● **ABOUT THIS EXERCISE**: State how many lines of the data contain the string "pulse". Give only the number.

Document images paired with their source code
+++
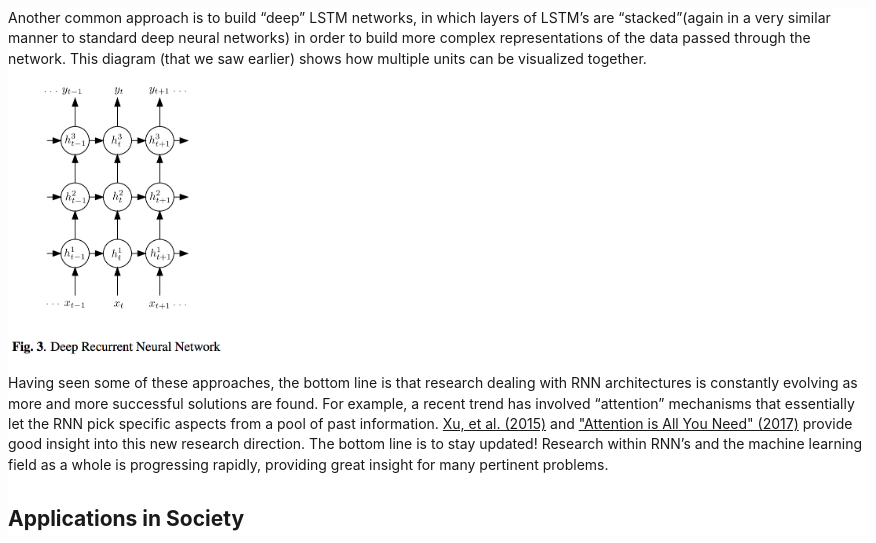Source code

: Another common approach is to build “deep” LSTM networks, in which layers of LSTM’s are “stacked”(again in a very similar manner to standard deep neural networks) in order to build more complex representations of the data passed through the network. This diagram (that we saw earlier) shows how multiple units can be visualized together.

<img src="/images/lesson8/image15.png" width="25%"/>

Having seen some of these approaches, the bottom line is that research dealing with RNN architectures is constantly evolving as more and more successful solutions are found. For example, a recent trend has involved “attention” mechanisms that essentially let the RNN pick specific aspects from a pool of past information. [Xu, et al. (2015)](http://arxiv.org/pdf/1502.03044v2.pdf) and ["Attention is All You Need" (2017)](https://arxiv.org/abs/1706.03762) provide good insight into this new research direction. The bottom line is to stay updated! Research within RNN’s and the machine learning field as a whole is progressing rapidly, providing great insight for many pertinent problems.

## Applications in Society
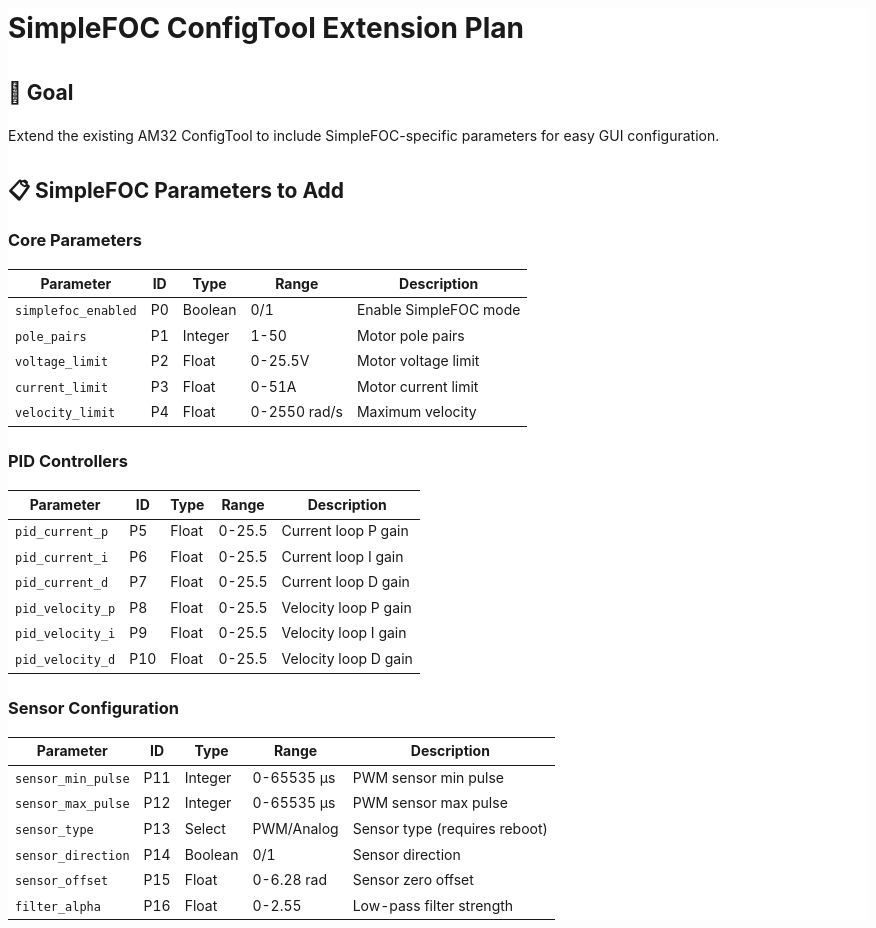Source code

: # SimpleFOC ConfigTool Extension Plan

## 🎯 **Goal**
Extend the existing AM32 ConfigTool to include SimpleFOC-specific parameters for easy GUI configuration.

## 📋 **SimpleFOC Parameters to Add**

### **Core Parameters**
| Parameter | ID | Type | Range | Description |
|-----------|----|----- |-------|-------------|
| `simplefoc_enabled` | P0 | Boolean | 0/1 | Enable SimpleFOC mode |
| `pole_pairs` | P1 | Integer | 1-50 | Motor pole pairs |
| `voltage_limit` | P2 | Float | 0-25.5V | Motor voltage limit |
| `current_limit` | P3 | Float | 0-51A | Motor current limit |
| `velocity_limit` | P4 | Float | 0-2550 rad/s | Maximum velocity |

### **PID Controllers**
| Parameter | ID | Type | Range | Description |
|-----------|----|----- |-------|-------------|
| `pid_current_p` | P5 | Float | 0-25.5 | Current loop P gain |
| `pid_current_i` | P6 | Float | 0-25.5 | Current loop I gain |
| `pid_current_d` | P7 | Float | 0-25.5 | Current loop D gain |
| `pid_velocity_p` | P8 | Float | 0-25.5 | Velocity loop P gain |
| `pid_velocity_i` | P9 | Float | 0-25.5 | Velocity loop I gain |
| `pid_velocity_d` | P10 | Float | 0-25.5 | Velocity loop D gain |

### **Sensor Configuration**
| Parameter | ID | Type | Range | Description |
|-----------|----|----- |-------|-------------|
| `sensor_min_pulse` | P11 | Integer | 0-65535 μs | PWM sensor min pulse |
| `sensor_max_pulse` | P12 | Integer | 0-65535 μs | PWM sensor max pulse |
| `sensor_type` | P13 | Select | PWM/Analog | Sensor type (requires reboot) |
| `sensor_direction` | P14 | Boolean | 0/1 | Sensor direction |
| `sensor_offset` | P15 | Float | 0-6.28 rad | Sensor zero offset |
| `filter_alpha` | P16 | Float | 0-2.55 | Low-pass filter strength |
+++
● **RESPONSE TO THE EXERCISE**: 2